▶ Work instructions
Go through the records below and return each line that has "août" in it.

▶ Input
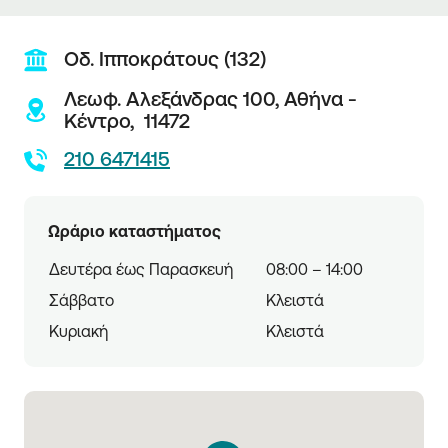
Οδ. Ιπποκράτους (132)
Λεωφ. Αλεξάνδρας 100,
Αθήνα -
Κέντρο,
11472
210 6471415
Ωράριο καταστήματος
Δευτέρα έως Παρασκευή
08:00 – 14:00
Σάββατο
Κλειστά
Κυριακή
Κλειστά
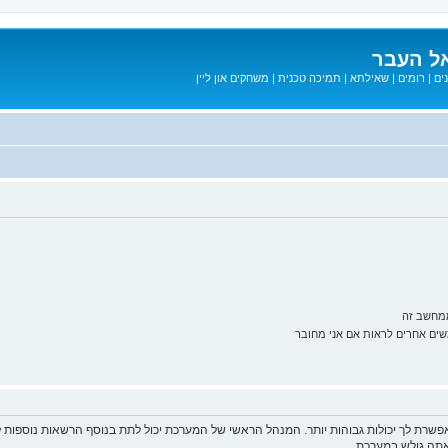
ל העבר
ים
|
רומים
|
שאילתא
|
תמיכה טכנית
|
משחקים און ליין
ממחשב זה
ם אחרים לראות אם אני מחובר
פשרת לך יכולות גבוהות יותר. המנהל הראשי של המערכת יכול לתת בנוסף הרשאות נוספו
שאתה גולש במערכת.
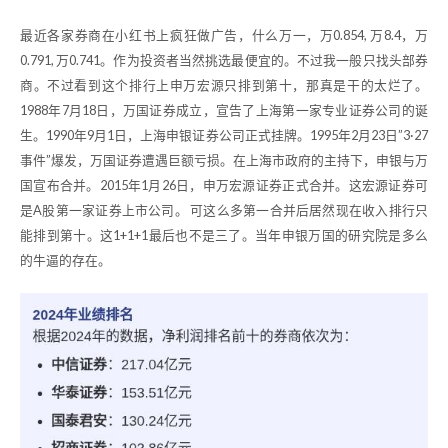
最近各家券商在小红书上疯狂做广告，什么万一，万0.854, 万8.4，万
0.791, 万0.741。作为投资者当然挑选最便宜的。不过我一般只找头部券
商。不过看到这个排行上申万宏源只排到第十，那真是干的太烂了。
1988年7月18日，万国证券成立，宣告了上海第一家专业证券公司的诞
生。1990年9月1日，上海申银证券公司正式挂牌。1995年2月23日”3·27
事件”爆发，万国证券遭遇巨额亏损。在上海市政府的主持下，申银与万
国宣布合并。2015年1月26日，申万宏源证券正式合并。这宏源证券可
是A股第一家证券上市公司。 可这么多第一合并后居然现在收入排行只
能排到第十。这1+1+1最后也不是三了。当年申银万国的研究院是多么
的牛逼的存在。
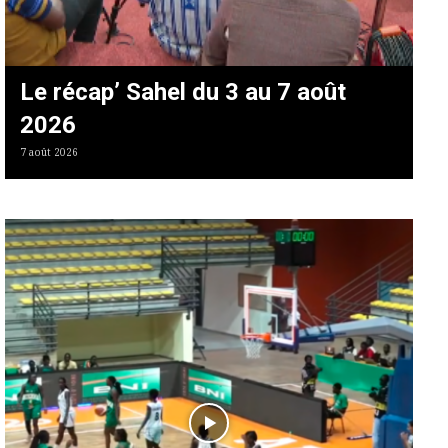
Le récap’ Sahel du 3 au 7 août
2026
7 août 2026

▶ Solution below
Le récap’ Sahel du 3 au 7 août
7 août 2026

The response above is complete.